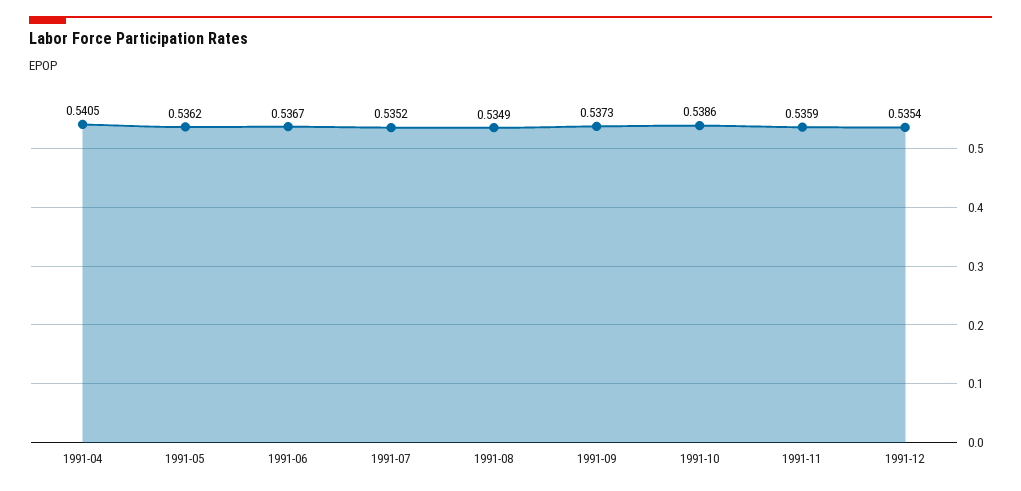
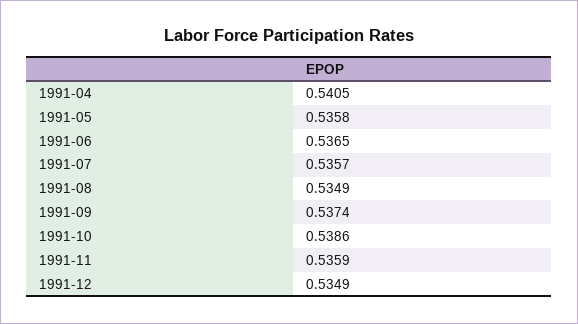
1991-05: 0.5362 -> 0.5358
1991-06: 0.5367 -> 0.5365
1991-07: 0.5352 -> 0.5357
1991-09: 0.5373 -> 0.5374
1991-12: 0.5354 -> 0.5349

*WORK INSTRUCTION*. Lines from the one with "1991-07: 0.5352 -> 0.5357" through the end of the data: set these down exactly, including both ends and nothing more.

*SOLUTION*.
1991-07: 0.5352 -> 0.5357
1991-09: 0.5373 -> 0.5374
1991-12: 0.5354 -> 0.5349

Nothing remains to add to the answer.